Dataset records

===

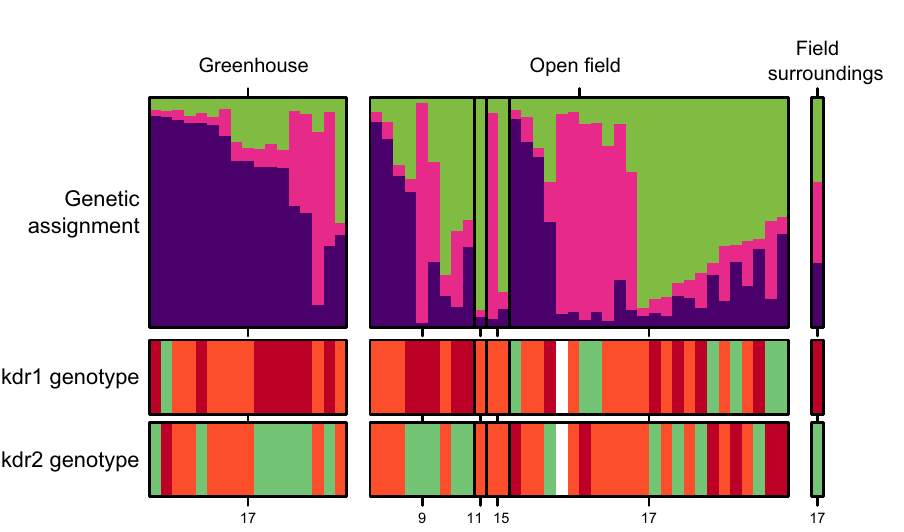
Figure 3. Genetic assignment (Bayesian assignment to K = 3 clusters, purple, pink and green bars) and kdr genotype at the loci L1 and L2 (green for SS, orange for RS and red for RR) for MED individuals sampled in greenhouse, open field and field surroundings. Missing data are indicated by white bars. Numbers on the X-axis (9, 11, 15 and 17) correspond to sampling sites as referred to in Table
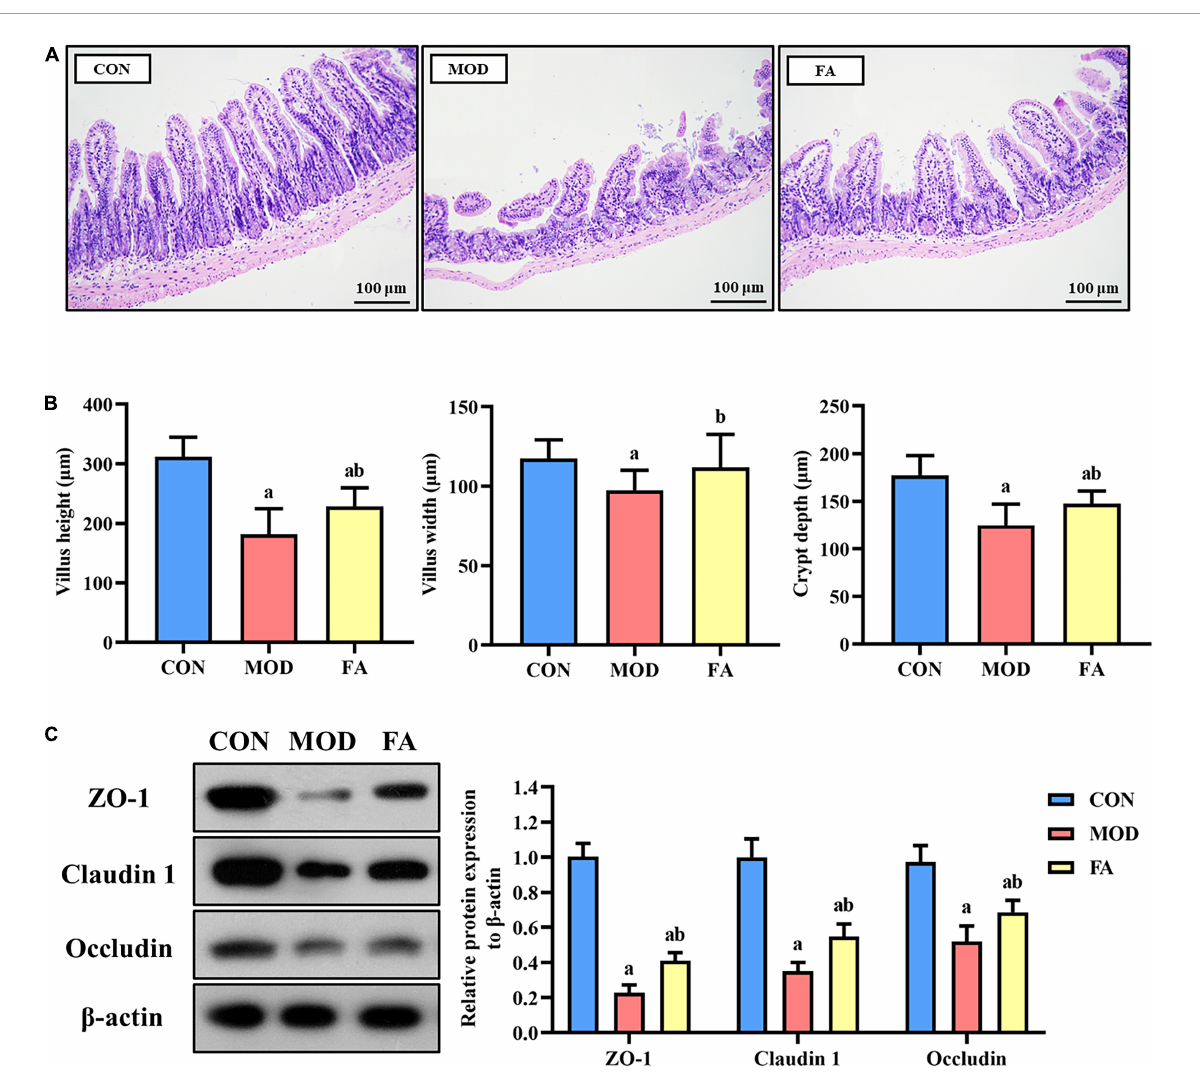
FIGURE3 Effects of folic acid on the ileum and the expression levels of tight junction protein. (A) Ileum histopathology assessed by H&E staining (200 × ); (B) measurement of villus height, height width, and crypt depth; (C) representative Western blot of ZO-1, claudin 1, and occludin protein levels relative to the expression of β -actin in the ileum. Data are presented as mean ± SD ( n = 3/group). a p < 0.05 compared with the CON group; b p < 0.05 compared with the MOD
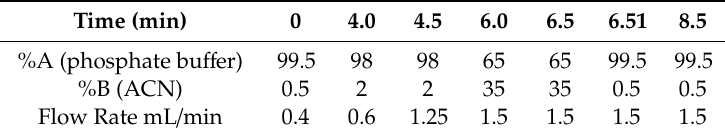
Table 2. Chromatography conditions.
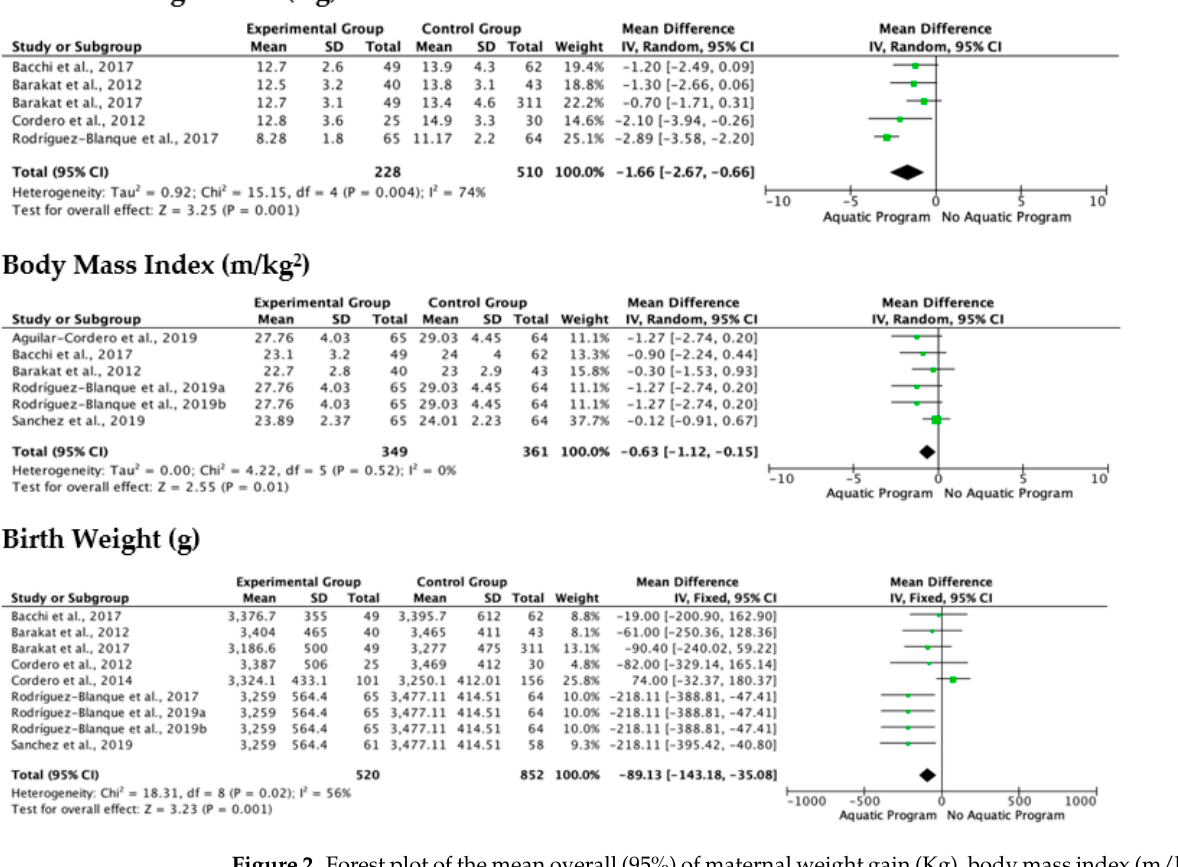
Figure 2. Forest plot of the mean overall (95%) of maternal weight gain (Kg), body mass index (m/kg 2 ) and birth weight (g) for each study included in the meta-analysis. Obs: Green square in-dicates the mean difference in each study. Black diamond indicates the mean difference of all stud- ies.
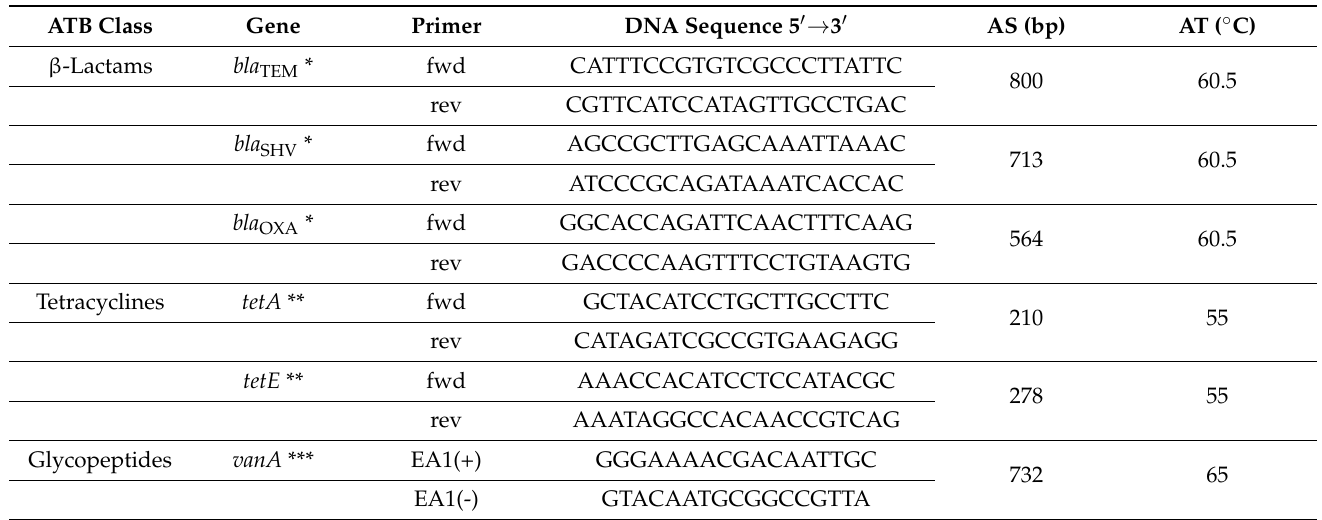
Table 4. Resistant genes detected during PCR in resistant coliform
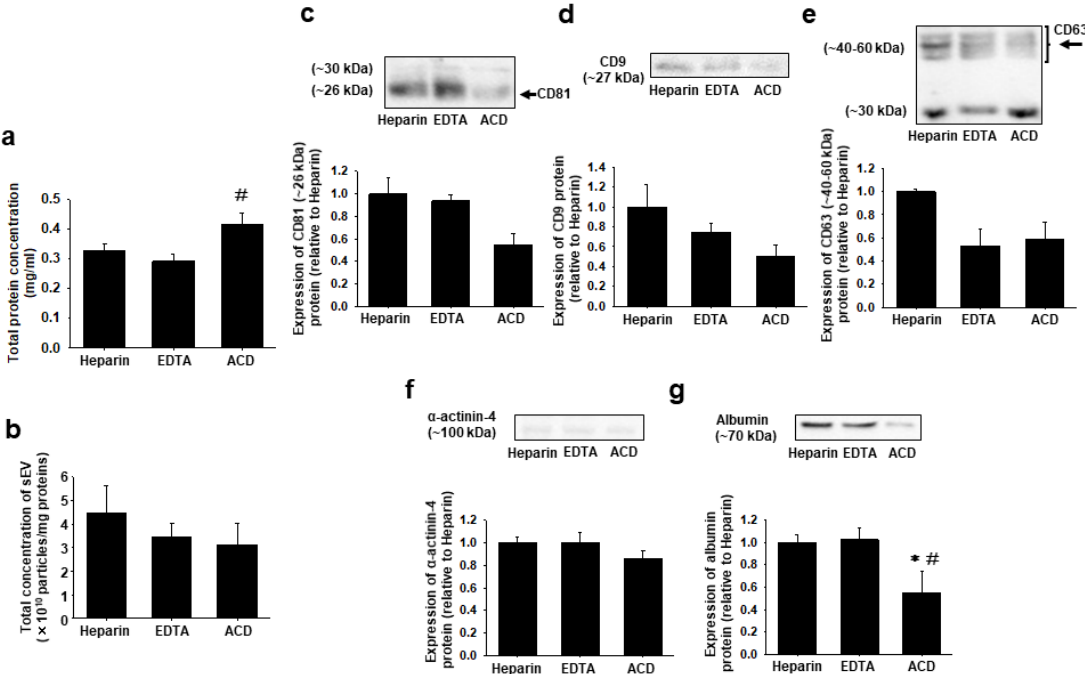
Figure 5. Effects of anticoagulants on total protein concentration and expression of marker proteins for sEVs, large EV, or plasma in sEVs. Total protein was extracted from sEVs isolated from heparin (1 U/mL)-, EDTA (1 mg/mL)-, or ACD (13%)-anticoagulated plasma in Wistar rats (5–10-week-old) by the PEG-UC method using RIPA buffer. ( a ) The concentration of proteins was measured by a BCA assay and normalized to the starting volume of plasma (mg/mL). ( b ) The total concentration of plasma sEVs normalized to each protein concentration was shown (particles/mg). ( c – g ) Expression of marker proteins was determined by Western blotting using antibody to CD81, CD9, CD63, α-actinin-4, or albumin. The arrows indicated the bands for CD81 (c) and CD63 (e) that we measured for quantitative analyses. Data were shown as fold increase relative to the expression level in sEVs derived from the heparin-anticoagulated plasma. Results were expressed as means ± SEM in bar graphs ( n = 4). Uncropped images are shown in Supplementary Figure S3. * p < 0.05 vs. heparin, # p < 0.05 vs. EDTA.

===

Exercise goal
Copy the lines above between the one holding "Figure 2. Forest" and the one holding "Table 4. Resistant", inclusive. Drop the pictures.

Result of this exercise
Figure 2. Forest plot of the mean overall (95%) of maternal weight gain (Kg), body mass index (m/kg 2 ) and birth weight (g) for each study included in the meta-analysis. Obs: Green square in-dicates the mean difference in each study. Black diamond indicates the mean difference of all stud- ies.
Table 4. Resistant genes detected during PCR in resistant coliform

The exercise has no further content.